LONDON’s Inside Out Festival will welcome a special Australian guest this year — the world’s first and only classically trained Australian Aboriginal opera singer, soprano Deborah Cheetham.
As part of the Festival’s exploration of culture through performance and debate, Cheetham will present excerpts of her opera, Pecan Summer and open a discussion around the role of Indigenous performers in opera.
Cheetham first began work on Pecan Summer in 2007, with an Indigenous cast. Its story is based on the 1939 Cummeragunja protest, in which her grandparents, along with nearly 200 other Yorta Yorta residents, walked off their mission in response to poor living conditions.
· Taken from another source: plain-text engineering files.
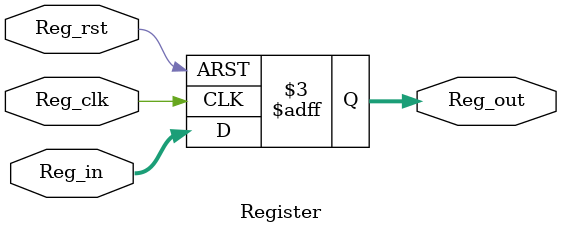
<source format=v>
module Register (
    output reg   [31:0]   Reg_out,

    input  wire  [31:0]   Reg_in,
    input  wire           Reg_clk,
    input  wire           Reg_rst
);

always @ (posedge Reg_clk or negedge Reg_rst)
begin 
    if (!Reg_rst)
        Reg_out <= 16'b0;
        
    else
        Reg_out <= Reg_in;
end

endmodule
</source>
In telling this story, Pecan Summer is a contemporary opera for Indigenous Australians, and a story for all those interested in justice.
“At its heart opera is a way of telling stories through song and dance, costume and makeup,” Cheetham says.
“Indigenous Australians have been passing on culture in this exact fashion for more than 1000 generations.”
Since her international debut in 1997, Deborah Cheetham has performed in the theatre and concert halls in the United States, Europe, the United Kingdom, New Zealand and throughout Australia.
Following the success of Pecan Summer, Cheetham created the Short Black Opera Company, a national not-for-profit initiative devoted to the development of Indigenous opera singers.
’Til the Black Lady Sings will be introduced by Professor Helen Gilbert, director of Indigeneity in the Contemporary World, a five year project that looks at performance as a vital mode of cultural representation and social practise.
’Til the Black Lady Sings: Indigenous Voices for Twenty-First Century Opera is on 25 October 2013 in the Great Hall of King’s College London as part of the Inside Out Festival. Tickets are £5 available through King’s College e-store. See Insideoutfestival.org.uk.